**Work task 1**. Copy the following passage from the vinyl sticker text without any changes, from "After altering this" up to and including "post-processing my sticker.".

**Extracted text**.
+++

After altering this image and saving it as an SVG, I opened it up in Silhouette Studio, a software that converted my SVG to code readable by our labs vinyl cutters. Here I also added a little box in the bottom left corner to help with the alignment of the layers of my sticker during the post-processing process. I settled on making my design dual-color, a white logo with navy blue accents. Both of these layers were cut from the same design file shown below but weeded differently to make white the background, and the navy the outlines.

Open Source Sticker File Open in Silhouette Studio

I then sent this file from Silhouette Studio to one of our vinyl cutters and cut the design on a square of glossy white vinyl. I repeated this cut, but on a piece of glossy navy vinyl instead and once this cut was done, I could move on to post-processing my sticker.

One of the Four Silhouette Cameo Vinyl Cutters in Our Lab

Post Processing

After both cuts finished on the vinyl cutter, I started the process of weeding the stickers, taking out the unwanted pieces of each color. For both the white and navy pieces, I removed the excess vinyl surrounding the sticker, and then for the white, I removed the outline pieces of the sticker, and on the navy I did the opposite, removing the centers of circles and the pieces between the lines of the design. I found that using a mixture of tweezers and an Exacto blade worked best for this process, however, I had one very thin line in my design that seemed to rip almost every time during this process. If I was really careful with the blade, I was able to separate this line from the piece next to it, however, the line never transferred well on the other sticker anyway, and thus my efforts to save it were fruitless.

+++

**Material shown**.
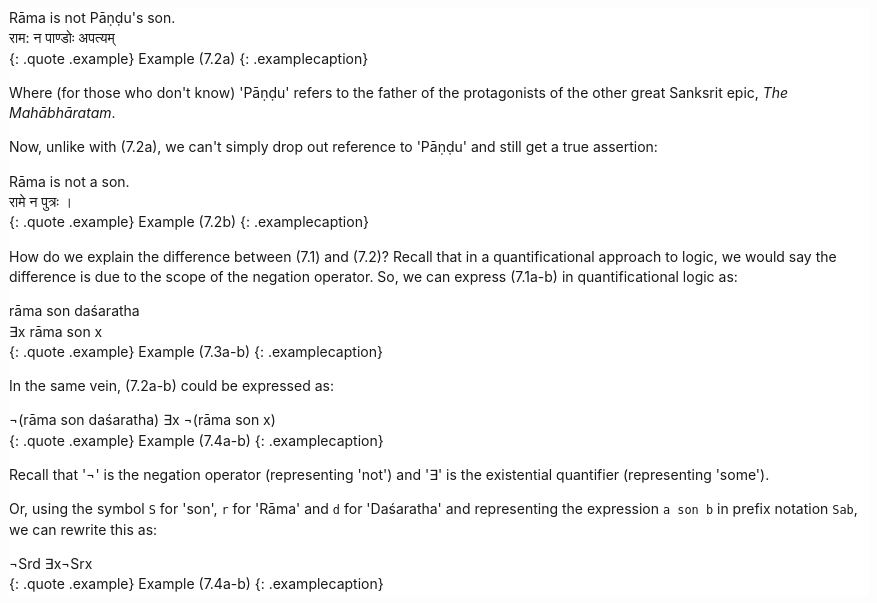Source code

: <div> 
Rāma is not Pāṇḍu's son. <br>
राम: न पाण्डोः अपत्यम्
</div>
{: .quote .example}
Example (7.2a)
{: .examplecaption}

Where (for those who don't know) 'Pāṇḍu' refers to the father of the protagonists of the other great Sanksrit epic, *The Mahābhāratam*.

Now, unlike with (7.2a), we can't simply drop out reference to 'Pāṇḍu' and still get a true assertion:

<div> 
Rāma is not a son. <br>
रामे न पुत्रः ।
</div>
{: .quote .example}
Example (7.2b)
{: .examplecaption}

How do we explain the difference between (7.1) and (7.2)? Recall that in a quantificational approach to logic, we would say the difference is due to the scope of the negation operator. So, we can express (7.1a-b) in quantificational logic as:

<div> 
rāma son daśaratha <br>
∃x rāma son x
</div>
{: .quote .example}
Example (7.3a-b)
{: .examplecaption}

In the same vein, (7.2a-b) could be expressed as:

<div> 
¬(rāma son daśaratha)
∃x ¬(rāma son x)
</div>
{: .quote .example}
Example (7.4a-b)
{: .examplecaption}

Recall that '¬' is the negation operator (representing 'not') and '∃' is the existential quantifier (representing 'some').

Or, using the symbol `S` for 'son', `r` for 'Rāma' and `d` for 'Daśaratha' and representing the expression `a son b` in prefix notation `Sab`, we can rewrite this as:

<div> 
¬Srd
∃x¬Srx
</div>
{: .quote .example}
Example (7.4a-b)
{: .examplecaption}
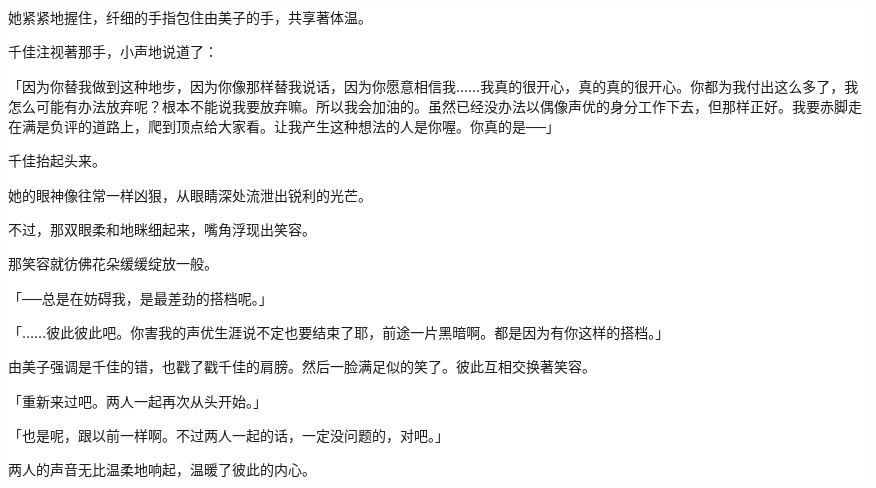 她紧紧地握住，纤细的手指包住由美子的手，共享著体温。

千佳注视著那手，小声地说道了：

「因为你替我做到这种地步，因为你像那样替我说话，因为你愿意相信我……我真的很开心，真的真的很开心。你都为我付出这么多了，我怎么可能有办法放弃呢？根本不能说我要放弃嘛。所以我会加油的。虽然已经没办法以偶像声优的身分工作下去，但那样正好。我要赤脚走在满是负评的道路上，爬到顶点给大家看。让我产生这种想法的人是你喔。你真的是──」

千佳抬起头来。

她的眼神像往常一样凶狠，从眼睛深处流泄出锐利的光芒。

不过，那双眼柔和地眯细起来，嘴角浮现出笑容。

那笑容就彷佛花朵缓缓绽放一般。

「──总是在妨碍我，是最差劲的搭档呢。」

「……彼此彼此吧。你害我的声优生涯说不定也要结束了耶，前途一片黑暗啊。都是因为有你这样的搭档。」

由美子强调是千佳的错，也戳了戳千佳的肩膀。然后一脸满足似的笑了。彼此互相交换著笑容。

「重新来过吧。两人一起再次从头开始。」

「也是呢，跟以前一样啊。不过两人一起的话，一定没问题的，对吧。」

两人的声音无比温柔地响起，温暖了彼此的内心。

+++

**Work task 2**. Rewrite all of the records above with every instance of "examplecaption" changed to "figcaption" and nothing else altered. Do not include the pictures.

**Answer 1**.
After altering this image and saving it as an SVG, I opened it up in Silhouette Studio, a software that converted my SVG to code readable by our labs vinyl cutters. Here I also added a little box in the bottom left corner to help with the alignment of the layers of my sticker during the post-processing process. I settled on making my design dual-color, a white logo with navy blue accents. Both of these layers were cut from the same design file shown below but weeded differently to make white the background, and the navy the outlines.

Open Source Sticker File Open in Silhouette Studio

I then sent this file from Silhouette Studio to one of our vinyl cutters and cut the design on a square of glossy white vinyl. I repeated this cut, but on a piece of glossy navy vinyl instead and once this cut was done, I could move on to post-processing my sticker.

**Answer 2**.
Source code

: <div> 
Rāma is not Pāṇḍu's son. <br>
राम: न पाण्डोः अपत्यम्
</div>
{: .quote .example}
Example (7.2a)
{: .figcaption}

Where (for those who don't know) 'Pāṇḍu' refers to the father of the protagonists of the other great Sanksrit epic, *The Mahābhāratam*.

Now, unlike with (7.2a), we can't simply drop out reference to 'Pāṇḍu' and still get a true assertion:

<div> 
Rāma is not a son. <br>
रामे न पुत्रः ।
</div>
{: .quote .example}
Example (7.2b)
{: .figcaption}

How do we explain the difference between (7.1) and (7.2)? Recall that in a quantificational approach to logic, we would say the difference is due to the scope of the negation operator. So, we can express (7.1a-b) in quantificational logic as:

<div> 
rāma son daśaratha <br>
∃x rāma son x
</div>
{: .quote .example}
Example (7.3a-b)
{: .figcaption}

In the same vein, (7.2a-b) could be expressed as:

<div> 
¬(rāma son daśaratha)
∃x ¬(rāma son x)
</div>
{: .quote .example}
Example (7.4a-b)
{: .figcaption}

Recall that '¬' is the negation operator (representing 'not') and '∃' is the existential quantifier (representing 'some').

Or, using the symbol `S` for 'son', `r` for 'Rāma' and `d` for 'Daśaratha' and representing the expression `a son b` in prefix notation `Sab`, we can rewrite this as:

<div> 
¬Srd
∃x¬Srx
</div>
{: .quote .example}
Example (7.4a-b)
{: .figcaption}
 她紧紧地握住，纤细的手指包住由美子的手，共享著体温。

千佳注视著那手，小声地说道了：

「因为你替我做到这种地步，因为你像那样替我说话，因为你愿意相信我……我真的很开心，真的真的很开心。你都为我付出这么多了，我怎么可能有办法放弃呢？根本不能说我要放弃嘛。所以我会加油的。虽然已经没办法以偶像声优的身分工作下去，但那样正好。我要赤脚走在满是负评的道路上，爬到顶点给大家看。让我产生这种想法的人是你喔。你真的是──」

千佳抬起头来。

她的眼神像往常一样凶狠，从眼睛深处流泄出锐利的光芒。

不过，那双眼柔和地眯细起来，嘴角浮现出笑容。

那笑容就彷佛花朵缓缓绽放一般。

「──总是在妨碍我，是最差劲的搭档呢。」

「……彼此彼此吧。你害我的声优生涯说不定也要结束了耶，前途一片黑暗啊。都是因为有你这样的搭档。」

由美子强调是千佳的错，也戳了戳千佳的肩膀。然后一脸满足似的笑了。彼此互相交换著笑容。

「重新来过吧。两人一起再次从头开始。」

「也是呢，跟以前一样啊。不过两人一起的话，一定没问题的，对吧。」

两人的声音无比温柔地响起，温暖了彼此的内心。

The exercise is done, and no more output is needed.